Tips to choose the best student loan repayment plan
Those who are paying off student loans have a number of plans to choose from when it comes to repayment. But which one is right for you? Here are some tips…
While the Biden administration is working a Plan B to deliver student loan debt forgiveness, borrowers are contemplating their options for how they will pay down their loans. Student loan repayments to begin again in October, they had been on hold for over three years after the government paused them in March 2020.
There are a number of repayment plans that borrowers can choose from, including a new one rolled out by the Department of Education earlier this year. But there are some things that you should take into consideration before you go about changing your payment plan.
Tips to choose the best student loan repayment plan
While some used the student loan freeze to make strides in paying down their balance without the worry of interest accruing, which had also been on hold during the moratorium, others used the breathing space to for other means like paying down credit cards or toward other pressing financial needs. However, now borrowers must contend with monthly student loan payments having resumed. If you haven’t yet, it would be wise to sit down and figure out your financial situation and create a budget.
Make a budget
You can do this by looking at what your monthly expenses are, separating them by fixed (rent, utilities, etc.) and discretionary (entertainment, gym membership, vacations, etc.). Next, see how much you earn after taxes each month and then subtract your expenses to see how much you have left over, if anything.

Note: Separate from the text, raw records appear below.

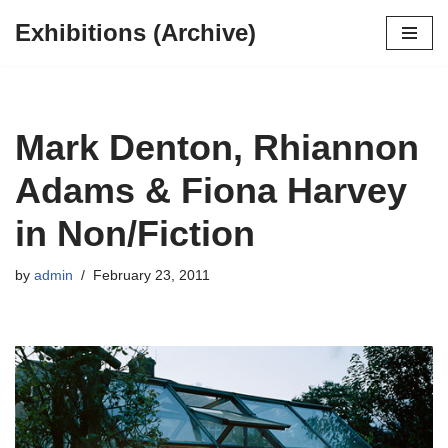
Exhibitions (Archive)
Skip
to
content
Mark Denton, Rhiannon
Adams & Fiona Harvey
in Non/Fiction
by
admin
February 23, 2011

From there, you can see how much you can dedicate to paying down your student loan, or where you can make some sacrifices to put more toward your student loan payments. You should also consider belt tightening, if needed, in order to put money away for a rainy-day fund.
Consider your goals and the long-term costs
Each payment plan has its pros and cons and while you may be able to get lower payments now, you could end up paying more over the long term through interest on the loan.
Those pursuing student loan forgiveness will want to look into an income-driven repayment plan, but your payments could increase over time as your income rises. However, while currently any amount discharged won’t be taxed by the federal government, that could change after 2025. Likewise, you could be on the hook for taxes in the state where you live.
Check out the different student loan repayment plans
Borrowers can choose from seven different repayment plans offered by the federal government. Switching between plans can be done at any time, free of charge. In order to do so you must contact your student loan servicer or by submit an application to Federal Student Aid.
Federal Student Aid has an online “Loan Simulator” that borrowers can use to compare estimated payments under the different repayment plans. Depending on what kind of repayment plan you have, you may not need to change.
Here’s a brief look at the seven plans:
Standard repayment plan
Borrowers are automatically enrolled in this plan when they begin repayments. Payments are fixed, typically over a ten-year period, up to 30 for consolidated loans.
Extended repayment plan
This plan may be right for those looking for lower monthly payments, but those will be over a longer period of time, up to 25 years. So, the you could end up paying more in interest. You must have at least $30,000 in student loan debt to qualify.
Graduated repayment plan
Payments under this plan start lower and then increase every two years. The typical length is ten years, 10 to 30 years for consolidated loans.
Saving on a Valuable Education (SAVE) plan
The Biden administration rolled out this plan in 2023, a revamp of the REPAYE plan, touting it as the “the most affordable student loan plan ever.” The SAVE plan will increase the amount of your discretionary income, as the difference between your annual income and 225% of the federal poverty level (previously 150%), protected from going toward repayment. As well it will drop the amount taken from discretionary income from 10% to 5%, effective starting July 2024.
Additionally, interest will not accumulate on loans where the borrower is making timely payments, including for those who qualify for zero-dollar monthly payments. Depending on the amount owed, the debt could be forgiven as soon as the borrower has made 10 years of payments.
Pay As You Earn (PAYE) Plan
This plan sets monthly payments at 10% of discretionary income, calculated as the difference between your annual income and 150% of the federal poverty level. The repayment period is 20 years, and any remaining balance at that time will be discharged. You must prove that you debt burden is high in comparison to your income to qualify.
Income-Based Repayment (IBR) plan
Like PAYE, the Income-Based Repayment plan sets your payments as a portion of your discretionary income, in this case depending on when you first took out your loans. Your monthly payments will be set at 10% to 15% of the difference between your annual income and 150% of the federal poverty level.
Repayment terms are between 20 and 25 years, any balance remaining at the end of that period will be forgiven. You must prove that you debt burden is high in comparison to your income to qualify.
Income-Contingent Repayment (ICR) plan
The Income-Contingent Repayment plan is available to all federal loan borrowers. As well it is the only plan that parents with PLUS loans can use.
Monthly payment under ICR are set as the lesser of:
20% of your discretionary income, calculated as the difference between your annual income and 100% of the federal poverty level. Or, what you would pay on a repayment plan with a fixed payment over a period of 12 years, adjusted according to your income.
Any balance remaining after 25 years will be discharged.